STATED EXERCISE: Copy the lines of the records verbatim, beginning with the line that contains "genus: Leucostegia" and ending with the line that contains "elevation (m): 305", both included.

Data records:

━━━━━━━━━━━━━━━━━━━━

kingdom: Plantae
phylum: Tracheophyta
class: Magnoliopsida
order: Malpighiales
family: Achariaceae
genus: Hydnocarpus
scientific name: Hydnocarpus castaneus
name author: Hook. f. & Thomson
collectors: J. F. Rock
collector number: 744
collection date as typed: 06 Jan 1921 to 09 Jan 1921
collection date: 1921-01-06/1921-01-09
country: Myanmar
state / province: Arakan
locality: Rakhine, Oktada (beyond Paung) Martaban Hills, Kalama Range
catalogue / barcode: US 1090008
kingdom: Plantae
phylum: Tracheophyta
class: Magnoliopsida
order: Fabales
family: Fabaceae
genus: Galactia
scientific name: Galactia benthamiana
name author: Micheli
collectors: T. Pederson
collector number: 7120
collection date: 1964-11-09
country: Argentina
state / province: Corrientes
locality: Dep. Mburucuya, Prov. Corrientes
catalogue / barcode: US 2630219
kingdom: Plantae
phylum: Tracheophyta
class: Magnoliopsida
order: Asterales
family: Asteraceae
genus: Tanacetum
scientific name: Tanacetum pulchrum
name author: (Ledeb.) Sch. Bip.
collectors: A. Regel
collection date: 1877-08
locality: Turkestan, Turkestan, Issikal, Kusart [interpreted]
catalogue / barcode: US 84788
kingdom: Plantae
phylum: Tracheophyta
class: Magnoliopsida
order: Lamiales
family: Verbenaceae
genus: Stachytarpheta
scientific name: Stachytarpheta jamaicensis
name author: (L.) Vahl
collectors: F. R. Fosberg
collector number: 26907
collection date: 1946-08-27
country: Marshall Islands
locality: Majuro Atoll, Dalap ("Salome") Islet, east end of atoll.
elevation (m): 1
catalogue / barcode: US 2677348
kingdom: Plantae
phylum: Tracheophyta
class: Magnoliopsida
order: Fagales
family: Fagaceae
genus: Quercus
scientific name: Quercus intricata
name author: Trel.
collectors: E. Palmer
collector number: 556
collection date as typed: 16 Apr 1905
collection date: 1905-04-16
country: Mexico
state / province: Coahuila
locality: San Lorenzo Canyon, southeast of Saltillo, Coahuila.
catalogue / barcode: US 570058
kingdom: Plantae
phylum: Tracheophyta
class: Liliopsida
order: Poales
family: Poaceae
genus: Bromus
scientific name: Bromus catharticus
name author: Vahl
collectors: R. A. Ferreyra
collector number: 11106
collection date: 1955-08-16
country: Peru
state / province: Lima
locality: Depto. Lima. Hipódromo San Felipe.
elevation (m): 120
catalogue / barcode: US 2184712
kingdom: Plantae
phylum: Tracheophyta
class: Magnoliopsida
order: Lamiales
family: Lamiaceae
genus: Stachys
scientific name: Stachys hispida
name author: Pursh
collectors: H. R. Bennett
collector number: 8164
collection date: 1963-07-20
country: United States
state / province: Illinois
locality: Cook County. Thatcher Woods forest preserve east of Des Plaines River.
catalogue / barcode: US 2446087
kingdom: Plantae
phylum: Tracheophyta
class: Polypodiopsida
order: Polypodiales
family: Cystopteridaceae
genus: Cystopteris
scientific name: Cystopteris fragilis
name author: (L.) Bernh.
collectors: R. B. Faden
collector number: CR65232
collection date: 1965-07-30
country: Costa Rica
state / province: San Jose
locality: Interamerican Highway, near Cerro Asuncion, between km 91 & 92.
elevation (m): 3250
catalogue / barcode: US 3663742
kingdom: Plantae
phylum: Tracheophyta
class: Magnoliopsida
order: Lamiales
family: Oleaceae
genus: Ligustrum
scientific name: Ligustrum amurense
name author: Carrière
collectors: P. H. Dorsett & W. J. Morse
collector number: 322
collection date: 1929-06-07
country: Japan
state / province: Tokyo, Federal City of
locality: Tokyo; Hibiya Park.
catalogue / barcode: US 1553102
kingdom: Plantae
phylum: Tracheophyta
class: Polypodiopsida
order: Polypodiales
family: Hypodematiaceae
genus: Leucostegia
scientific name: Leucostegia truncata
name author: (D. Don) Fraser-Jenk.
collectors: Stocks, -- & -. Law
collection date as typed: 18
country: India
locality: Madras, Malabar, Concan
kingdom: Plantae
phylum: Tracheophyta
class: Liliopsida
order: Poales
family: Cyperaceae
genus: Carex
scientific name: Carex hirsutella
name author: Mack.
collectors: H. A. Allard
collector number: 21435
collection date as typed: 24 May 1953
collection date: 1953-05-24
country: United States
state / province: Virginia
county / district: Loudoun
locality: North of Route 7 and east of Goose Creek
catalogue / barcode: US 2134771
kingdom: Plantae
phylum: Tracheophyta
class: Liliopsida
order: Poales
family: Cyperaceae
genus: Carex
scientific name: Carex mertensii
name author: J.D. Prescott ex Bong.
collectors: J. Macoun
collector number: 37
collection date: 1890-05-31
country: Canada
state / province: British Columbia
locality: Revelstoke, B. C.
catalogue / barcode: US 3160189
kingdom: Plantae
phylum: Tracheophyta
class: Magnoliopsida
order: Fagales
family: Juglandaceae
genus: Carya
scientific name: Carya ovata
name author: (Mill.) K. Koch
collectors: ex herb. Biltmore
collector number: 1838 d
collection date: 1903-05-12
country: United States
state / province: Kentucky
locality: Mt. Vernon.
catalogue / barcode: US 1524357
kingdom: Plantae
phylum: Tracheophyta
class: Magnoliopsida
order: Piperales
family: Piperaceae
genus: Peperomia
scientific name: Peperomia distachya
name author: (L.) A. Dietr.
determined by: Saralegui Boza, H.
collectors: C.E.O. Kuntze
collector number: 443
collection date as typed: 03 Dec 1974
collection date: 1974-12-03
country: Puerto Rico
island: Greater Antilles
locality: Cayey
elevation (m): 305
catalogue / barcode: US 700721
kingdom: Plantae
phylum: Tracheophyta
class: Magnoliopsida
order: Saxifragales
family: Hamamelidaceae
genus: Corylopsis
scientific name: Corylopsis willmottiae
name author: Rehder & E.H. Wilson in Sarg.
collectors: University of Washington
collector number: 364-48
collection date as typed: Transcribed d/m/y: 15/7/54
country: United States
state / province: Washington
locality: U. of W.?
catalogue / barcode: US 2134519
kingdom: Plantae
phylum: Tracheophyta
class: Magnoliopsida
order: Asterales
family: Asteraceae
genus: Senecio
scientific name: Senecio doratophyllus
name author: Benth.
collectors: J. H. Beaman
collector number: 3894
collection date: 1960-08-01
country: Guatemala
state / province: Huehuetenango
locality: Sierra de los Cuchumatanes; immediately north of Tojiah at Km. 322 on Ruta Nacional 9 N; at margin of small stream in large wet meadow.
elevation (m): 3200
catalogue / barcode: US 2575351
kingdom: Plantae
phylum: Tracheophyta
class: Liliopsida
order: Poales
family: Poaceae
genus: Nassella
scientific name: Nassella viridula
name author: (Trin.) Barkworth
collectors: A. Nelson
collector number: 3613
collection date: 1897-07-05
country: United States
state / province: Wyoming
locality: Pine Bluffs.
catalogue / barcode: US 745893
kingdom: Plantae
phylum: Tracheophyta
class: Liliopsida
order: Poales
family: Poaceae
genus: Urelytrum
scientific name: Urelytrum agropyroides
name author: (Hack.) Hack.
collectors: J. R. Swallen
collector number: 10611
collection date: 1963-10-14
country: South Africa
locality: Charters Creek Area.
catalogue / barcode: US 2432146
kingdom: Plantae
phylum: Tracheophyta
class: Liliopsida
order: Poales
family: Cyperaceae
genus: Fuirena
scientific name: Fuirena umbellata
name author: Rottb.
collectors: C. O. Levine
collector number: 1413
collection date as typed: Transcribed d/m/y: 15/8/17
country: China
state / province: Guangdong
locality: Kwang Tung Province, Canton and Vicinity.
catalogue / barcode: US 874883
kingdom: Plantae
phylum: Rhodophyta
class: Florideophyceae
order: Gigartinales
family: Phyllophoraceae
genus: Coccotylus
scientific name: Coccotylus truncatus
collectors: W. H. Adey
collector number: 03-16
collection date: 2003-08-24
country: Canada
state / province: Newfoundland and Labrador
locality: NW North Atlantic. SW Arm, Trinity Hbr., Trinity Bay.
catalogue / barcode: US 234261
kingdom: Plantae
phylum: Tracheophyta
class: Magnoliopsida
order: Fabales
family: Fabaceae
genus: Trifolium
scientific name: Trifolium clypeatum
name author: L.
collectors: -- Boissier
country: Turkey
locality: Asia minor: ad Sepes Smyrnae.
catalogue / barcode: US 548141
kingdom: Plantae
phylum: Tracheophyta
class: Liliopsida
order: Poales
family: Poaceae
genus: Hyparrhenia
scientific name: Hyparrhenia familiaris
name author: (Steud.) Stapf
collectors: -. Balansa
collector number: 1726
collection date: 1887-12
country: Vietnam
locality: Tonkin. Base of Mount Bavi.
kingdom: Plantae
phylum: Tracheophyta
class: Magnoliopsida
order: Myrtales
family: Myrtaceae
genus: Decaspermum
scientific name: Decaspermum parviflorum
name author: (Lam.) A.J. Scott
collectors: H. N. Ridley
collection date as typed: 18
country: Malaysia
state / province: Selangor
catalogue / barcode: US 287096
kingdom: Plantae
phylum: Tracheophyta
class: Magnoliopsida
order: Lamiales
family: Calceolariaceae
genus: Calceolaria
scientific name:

━━━━━━━━━━━━━━━━━━━━

SOLUTION:
genus: Leucostegia
scientific name: Leucostegia truncata
name author: (D. Don) Fraser-Jenk.
collectors: Stocks, -- & -. Law
collection date as typed: 18
country: India
locality: Madras, Malabar, Concan
kingdom: Plantae
phylum: Tracheophyta
class: Liliopsida
order: Poales
family: Cyperaceae
genus: Carex
scientific name: Carex hirsutella
name author: Mack.
collectors: H. A. Allard
collector number: 21435
collection date as typed: 24 May 1953
collection date: 1953-05-24
country: United States
state / province: Virginia
county / district: Loudoun
locality: North of Route 7 and east of Goose Creek
catalogue / barcode: US 2134771
kingdom: Plantae
phylum: Tracheophyta
class: Liliopsida
order: Poales
family: Cyperaceae
genus: Carex
scientific name: Carex mertensii
name author: J.D. Prescott ex Bong.
collectors: J. Macoun
collector number: 37
collection date: 1890-05-31
country: Canada
state / province: British Columbia
locality: Revelstoke, B. C.
catalogue / barcode: US 3160189
kingdom: Plantae
phylum: Tracheophyta
class: Magnoliopsida
order: Fagales
family: Juglandaceae
genus: Carya
scientific name: Carya ovata
name author: (Mill.) K. Koch
collectors: ex herb. Biltmore
collector number: 1838 d
collection date: 1903-05-12
country: United States
state / province: Kentucky
locality: Mt. Vernon.
catalogue / barcode: US 1524357
kingdom: Plantae
phylum: Tracheophyta
class: Magnoliopsida
order: Piperales
family: Piperaceae
genus: Peperomia
scientific name: Peperomia distachya
name author: (L.) A. Dietr.
determined by: Saralegui Boza, H.
collectors: C.E.O. Kuntze
collector number: 443
collection date as typed: 03 Dec 1974
collection date: 1974-12-03
country: Puerto Rico
island: Greater Antilles
locality: Cayey
elevation (m): 305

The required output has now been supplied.